The promotional sales hype this weekend is the perfect spring board for the festive season deals which follow it. It spells the start of the peak season for retailers and in theory, every consumer’s dream – special discounts, free gifts and free delivery.
Hennie Heymans, CEO of DHL Express Sub-Saharan Africa, points out that consumers need to understand international shipping processes in order to maximise their savings during this period. With express logistics providers forming a pivotal part of the value chain, this is also the peak period for the express logistics industry, where a huge spike in volumes is seen.
Coupled with the huge spike in volumes, there is often also an increase in customer enquiries when goods bought online from an overseas or cross border retailers are held up as import duties and VAT had not been considered. This can cause major frustration for customers and sometimes, the ‘great deal’ turns out to be a lot more costly than originally anticipated.
In light of this, Heymans offers his top tips for being online shopping savvy:

Gifts are not automatically exempted from duties and taxes
When purchasing a product online and sending it as a gift, check on the receiving country’s regulations to avoid the recipient being held liable for additional charges. For example, Customs Bureaus in Angola have legislated tax-free exemptions for gifts to an individual as long as the value is less than $350. In Zimbabwe, the limit is $10, in Kenya the limit is $20 and in Mozambique, a mere $8. This shows the varying limits for exemptions and demonstrates the importance of checking local regulations prior to making your online purchases.

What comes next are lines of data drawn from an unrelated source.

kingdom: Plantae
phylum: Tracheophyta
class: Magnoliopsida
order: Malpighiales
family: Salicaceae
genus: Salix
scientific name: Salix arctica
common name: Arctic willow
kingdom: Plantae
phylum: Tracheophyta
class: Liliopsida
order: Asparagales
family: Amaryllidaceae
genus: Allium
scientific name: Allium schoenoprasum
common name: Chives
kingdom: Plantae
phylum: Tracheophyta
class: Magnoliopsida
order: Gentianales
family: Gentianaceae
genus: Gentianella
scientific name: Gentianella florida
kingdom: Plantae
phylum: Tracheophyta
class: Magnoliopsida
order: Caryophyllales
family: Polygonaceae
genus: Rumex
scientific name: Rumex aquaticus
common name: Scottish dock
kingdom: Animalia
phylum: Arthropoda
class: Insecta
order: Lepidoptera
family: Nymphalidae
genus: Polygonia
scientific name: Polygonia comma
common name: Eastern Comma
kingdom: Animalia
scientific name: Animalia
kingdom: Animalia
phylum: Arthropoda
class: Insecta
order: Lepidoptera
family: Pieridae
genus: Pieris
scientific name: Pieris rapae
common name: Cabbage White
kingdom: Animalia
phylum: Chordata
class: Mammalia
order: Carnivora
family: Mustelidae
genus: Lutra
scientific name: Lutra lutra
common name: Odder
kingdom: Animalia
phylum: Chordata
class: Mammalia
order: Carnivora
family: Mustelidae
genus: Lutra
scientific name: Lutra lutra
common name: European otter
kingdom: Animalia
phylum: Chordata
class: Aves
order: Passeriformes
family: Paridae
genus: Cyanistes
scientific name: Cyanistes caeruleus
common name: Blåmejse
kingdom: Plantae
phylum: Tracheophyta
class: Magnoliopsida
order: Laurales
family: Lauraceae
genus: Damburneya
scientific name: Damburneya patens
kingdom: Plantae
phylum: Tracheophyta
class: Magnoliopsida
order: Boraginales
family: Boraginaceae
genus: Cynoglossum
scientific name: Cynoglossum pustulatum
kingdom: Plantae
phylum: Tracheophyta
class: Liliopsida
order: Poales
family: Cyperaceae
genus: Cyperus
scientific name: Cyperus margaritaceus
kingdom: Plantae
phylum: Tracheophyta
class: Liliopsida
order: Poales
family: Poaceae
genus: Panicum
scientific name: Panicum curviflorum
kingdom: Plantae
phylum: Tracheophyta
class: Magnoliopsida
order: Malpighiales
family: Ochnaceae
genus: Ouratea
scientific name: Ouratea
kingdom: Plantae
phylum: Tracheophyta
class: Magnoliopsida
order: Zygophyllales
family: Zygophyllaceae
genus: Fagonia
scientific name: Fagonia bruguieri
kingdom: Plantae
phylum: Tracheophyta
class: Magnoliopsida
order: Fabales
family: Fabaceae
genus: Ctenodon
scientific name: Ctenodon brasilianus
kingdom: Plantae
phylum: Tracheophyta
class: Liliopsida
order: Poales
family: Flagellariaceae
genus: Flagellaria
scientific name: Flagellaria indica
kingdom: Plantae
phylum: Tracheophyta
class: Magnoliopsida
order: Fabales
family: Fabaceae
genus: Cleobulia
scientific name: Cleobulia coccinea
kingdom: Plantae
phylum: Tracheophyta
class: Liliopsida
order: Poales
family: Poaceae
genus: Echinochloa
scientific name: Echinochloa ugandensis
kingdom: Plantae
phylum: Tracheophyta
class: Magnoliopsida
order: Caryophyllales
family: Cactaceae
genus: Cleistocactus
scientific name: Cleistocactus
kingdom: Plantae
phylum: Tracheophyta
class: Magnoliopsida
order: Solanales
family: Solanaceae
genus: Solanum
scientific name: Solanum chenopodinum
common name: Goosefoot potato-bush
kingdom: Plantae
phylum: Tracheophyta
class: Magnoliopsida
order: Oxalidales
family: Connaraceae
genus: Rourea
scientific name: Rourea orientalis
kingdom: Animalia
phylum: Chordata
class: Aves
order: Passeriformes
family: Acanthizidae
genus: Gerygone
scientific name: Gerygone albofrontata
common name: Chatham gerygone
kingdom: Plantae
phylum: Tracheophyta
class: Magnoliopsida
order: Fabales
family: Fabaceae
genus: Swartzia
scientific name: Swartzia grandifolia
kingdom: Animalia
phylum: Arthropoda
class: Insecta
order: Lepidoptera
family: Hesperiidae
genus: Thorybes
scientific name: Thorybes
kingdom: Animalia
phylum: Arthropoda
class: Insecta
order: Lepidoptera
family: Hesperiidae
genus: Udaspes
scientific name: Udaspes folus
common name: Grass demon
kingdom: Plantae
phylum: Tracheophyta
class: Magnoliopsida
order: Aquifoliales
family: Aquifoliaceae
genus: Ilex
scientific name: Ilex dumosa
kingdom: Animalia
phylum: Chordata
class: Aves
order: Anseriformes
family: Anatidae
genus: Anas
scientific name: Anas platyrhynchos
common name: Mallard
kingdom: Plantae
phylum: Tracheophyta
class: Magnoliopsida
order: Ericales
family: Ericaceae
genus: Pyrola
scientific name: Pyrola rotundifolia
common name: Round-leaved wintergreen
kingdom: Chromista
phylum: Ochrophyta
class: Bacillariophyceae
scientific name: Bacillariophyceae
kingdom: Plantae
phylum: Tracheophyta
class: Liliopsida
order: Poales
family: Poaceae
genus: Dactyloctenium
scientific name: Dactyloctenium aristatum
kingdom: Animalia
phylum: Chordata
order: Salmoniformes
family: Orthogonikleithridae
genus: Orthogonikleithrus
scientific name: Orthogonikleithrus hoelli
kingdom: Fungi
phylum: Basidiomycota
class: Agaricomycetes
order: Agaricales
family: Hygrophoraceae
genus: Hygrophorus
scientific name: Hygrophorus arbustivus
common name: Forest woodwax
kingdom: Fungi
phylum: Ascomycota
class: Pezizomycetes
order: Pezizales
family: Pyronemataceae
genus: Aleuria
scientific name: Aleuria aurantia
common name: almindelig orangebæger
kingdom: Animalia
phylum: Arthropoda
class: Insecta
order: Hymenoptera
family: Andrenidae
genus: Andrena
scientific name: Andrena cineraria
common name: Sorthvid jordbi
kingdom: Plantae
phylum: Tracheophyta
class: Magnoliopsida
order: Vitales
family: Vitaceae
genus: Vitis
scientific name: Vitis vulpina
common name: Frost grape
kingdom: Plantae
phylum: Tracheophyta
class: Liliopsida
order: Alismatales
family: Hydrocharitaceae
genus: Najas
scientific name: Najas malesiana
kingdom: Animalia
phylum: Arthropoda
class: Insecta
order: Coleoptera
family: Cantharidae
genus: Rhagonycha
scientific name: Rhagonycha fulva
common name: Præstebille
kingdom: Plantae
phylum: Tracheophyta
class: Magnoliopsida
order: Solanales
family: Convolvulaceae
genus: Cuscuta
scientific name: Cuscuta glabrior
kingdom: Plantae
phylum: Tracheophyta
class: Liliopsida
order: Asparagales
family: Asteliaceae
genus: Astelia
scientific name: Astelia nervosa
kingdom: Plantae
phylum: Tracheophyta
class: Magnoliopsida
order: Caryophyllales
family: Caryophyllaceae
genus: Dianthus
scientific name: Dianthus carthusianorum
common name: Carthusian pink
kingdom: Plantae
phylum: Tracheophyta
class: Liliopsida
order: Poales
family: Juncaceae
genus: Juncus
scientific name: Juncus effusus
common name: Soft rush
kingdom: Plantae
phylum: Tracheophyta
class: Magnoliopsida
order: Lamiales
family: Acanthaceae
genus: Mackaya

Don’t be caught off-guard by Customs’ import duties and taxes
Consumers need to be aware that they may have to pay customs duties for their online purchases. All shipments transported across international borders must be cleared through Customs, where, depending on the type of goods being shipped, they may also be subject to additional charges. Import duties and taxes differ in each country and are usually calculated as a percentage of the item value. Import shipments may also be subject to interventions by Customs where the price, contents and country of manufacture are often investigated to mitigate a wide range of risks.
This could result in delivery delays as well as additional costs.
Some e-retailers offer Delivered Duty Paid (DDP) terms which clearly communicates that all costs, inclusive of delivery, duties, taxes and clearance costs, are payable at checkout, to avoid any surprise costs at destination. However, the majority of e-tailers who offer delivery across borders only include the delivery cost. All additional costs specific to the import country are for the consumers to take on separately.

Be conscious of regulations/restrictions on certain products
Some products are prohibited or have certain limitations when imported. These could be aviation restrictions – for example – flammable liquids are categorised as dangerous goods, therefore importing of perfume, which contains alcohol, would be restricted. There may also be country specific restrictions – for example – on certain food or animal by-products.

Use reputable e-retailer websites with transparent delivery options
Be sure to only make online purchases from websites that are well-known and reputable. For peace of mind, it is advisable to select a premium courier delivery option, where the delivery process can be tracked from dispatch to final delivery.
“The pros far outweigh the cons of online shopping – there is no doubt about that,” says Heymans. “But knowledge is power, and if consumers take the time to do some research before shopping online from international sites – whether that be by checking regulations online or calling us for advice – it will put them in a better position to boost their savings.”